─── DATA SHOWN
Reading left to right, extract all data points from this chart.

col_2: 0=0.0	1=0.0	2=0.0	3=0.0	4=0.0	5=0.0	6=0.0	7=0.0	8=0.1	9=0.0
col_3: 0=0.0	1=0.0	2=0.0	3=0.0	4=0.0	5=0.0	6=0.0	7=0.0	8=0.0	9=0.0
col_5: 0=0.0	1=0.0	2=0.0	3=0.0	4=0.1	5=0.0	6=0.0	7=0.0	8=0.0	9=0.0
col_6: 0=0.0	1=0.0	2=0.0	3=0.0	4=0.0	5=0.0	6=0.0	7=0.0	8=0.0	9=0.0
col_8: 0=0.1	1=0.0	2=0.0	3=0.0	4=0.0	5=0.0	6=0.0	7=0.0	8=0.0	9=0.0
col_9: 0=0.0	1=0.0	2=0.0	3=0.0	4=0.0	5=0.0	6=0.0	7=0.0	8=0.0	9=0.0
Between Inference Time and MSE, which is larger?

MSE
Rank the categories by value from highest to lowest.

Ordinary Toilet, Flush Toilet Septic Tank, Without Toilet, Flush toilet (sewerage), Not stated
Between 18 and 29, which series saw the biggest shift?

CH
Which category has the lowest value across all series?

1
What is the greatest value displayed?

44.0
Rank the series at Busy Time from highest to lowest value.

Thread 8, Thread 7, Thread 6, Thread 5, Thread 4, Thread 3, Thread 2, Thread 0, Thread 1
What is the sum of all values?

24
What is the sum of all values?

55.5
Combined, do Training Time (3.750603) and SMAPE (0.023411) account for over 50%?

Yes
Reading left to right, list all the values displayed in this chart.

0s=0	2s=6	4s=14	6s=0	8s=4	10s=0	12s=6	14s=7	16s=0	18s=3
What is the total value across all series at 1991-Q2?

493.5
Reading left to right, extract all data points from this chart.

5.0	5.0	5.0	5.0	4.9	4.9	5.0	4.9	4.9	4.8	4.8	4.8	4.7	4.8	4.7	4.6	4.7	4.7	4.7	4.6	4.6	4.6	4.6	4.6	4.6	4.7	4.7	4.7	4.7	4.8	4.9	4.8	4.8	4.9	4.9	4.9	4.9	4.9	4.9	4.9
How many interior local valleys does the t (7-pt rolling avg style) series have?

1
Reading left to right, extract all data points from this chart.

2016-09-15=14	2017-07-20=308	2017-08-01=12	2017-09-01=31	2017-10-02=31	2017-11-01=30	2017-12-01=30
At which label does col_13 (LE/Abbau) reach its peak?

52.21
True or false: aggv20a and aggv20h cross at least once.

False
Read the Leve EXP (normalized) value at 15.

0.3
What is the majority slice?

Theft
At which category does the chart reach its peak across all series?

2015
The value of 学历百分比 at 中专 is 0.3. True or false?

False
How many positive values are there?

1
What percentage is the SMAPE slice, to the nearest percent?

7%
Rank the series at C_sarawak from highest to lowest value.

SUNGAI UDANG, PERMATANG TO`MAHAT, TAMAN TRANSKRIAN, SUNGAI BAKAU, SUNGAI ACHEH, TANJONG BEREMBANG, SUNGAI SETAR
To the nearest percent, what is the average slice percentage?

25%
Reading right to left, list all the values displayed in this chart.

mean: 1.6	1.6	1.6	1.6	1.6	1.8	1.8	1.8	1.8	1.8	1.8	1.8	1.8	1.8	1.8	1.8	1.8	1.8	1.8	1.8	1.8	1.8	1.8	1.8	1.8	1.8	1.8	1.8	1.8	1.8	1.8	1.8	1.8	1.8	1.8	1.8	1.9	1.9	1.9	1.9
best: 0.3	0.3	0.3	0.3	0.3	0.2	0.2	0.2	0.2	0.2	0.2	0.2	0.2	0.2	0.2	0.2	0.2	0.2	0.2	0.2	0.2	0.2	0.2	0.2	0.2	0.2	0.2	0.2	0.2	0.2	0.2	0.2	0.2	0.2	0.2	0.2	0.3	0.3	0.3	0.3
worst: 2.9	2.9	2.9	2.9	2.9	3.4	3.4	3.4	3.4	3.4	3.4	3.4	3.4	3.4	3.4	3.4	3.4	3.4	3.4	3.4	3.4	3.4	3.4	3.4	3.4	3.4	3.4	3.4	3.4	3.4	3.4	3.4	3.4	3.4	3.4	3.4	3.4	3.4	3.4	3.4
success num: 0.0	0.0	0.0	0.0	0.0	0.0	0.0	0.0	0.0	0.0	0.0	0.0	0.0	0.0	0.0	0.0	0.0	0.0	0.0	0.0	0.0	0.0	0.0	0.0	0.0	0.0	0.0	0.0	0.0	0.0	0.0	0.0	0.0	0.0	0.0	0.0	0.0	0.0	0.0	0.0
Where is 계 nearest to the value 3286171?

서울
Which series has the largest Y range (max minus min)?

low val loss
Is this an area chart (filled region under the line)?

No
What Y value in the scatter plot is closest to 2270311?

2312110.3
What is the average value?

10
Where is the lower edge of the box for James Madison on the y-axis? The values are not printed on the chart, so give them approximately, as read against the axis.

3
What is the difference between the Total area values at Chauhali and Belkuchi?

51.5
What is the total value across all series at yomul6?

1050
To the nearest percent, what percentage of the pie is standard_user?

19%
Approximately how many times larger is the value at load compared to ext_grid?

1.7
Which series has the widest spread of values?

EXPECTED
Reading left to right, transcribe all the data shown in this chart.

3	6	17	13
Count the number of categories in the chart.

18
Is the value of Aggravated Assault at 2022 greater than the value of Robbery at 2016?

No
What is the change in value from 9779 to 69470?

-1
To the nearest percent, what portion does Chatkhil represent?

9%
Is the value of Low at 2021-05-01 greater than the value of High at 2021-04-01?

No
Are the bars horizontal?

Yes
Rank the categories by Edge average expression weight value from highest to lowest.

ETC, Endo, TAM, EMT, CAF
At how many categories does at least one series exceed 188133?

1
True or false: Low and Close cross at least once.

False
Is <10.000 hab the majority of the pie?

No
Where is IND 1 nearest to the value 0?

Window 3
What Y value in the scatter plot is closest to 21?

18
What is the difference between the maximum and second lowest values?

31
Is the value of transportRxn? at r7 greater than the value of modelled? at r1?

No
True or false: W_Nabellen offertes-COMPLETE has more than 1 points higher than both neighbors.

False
──────
__WORK INSTRUCTION__
Extract each line of the records above that contains the string "does", treating uppercase and lowercase letters as distinct.

__RESULT OF THIS TASK__
How many interior local valleys does the t (7-pt rolling avg style) series have?
At which label does col_13 (LE/Abbau) reach its peak?
At which category does the chart reach its peak across all series?
To the nearest percent, what portion does Chatkhil represent?
At how many categories does at least one series exceed 188133?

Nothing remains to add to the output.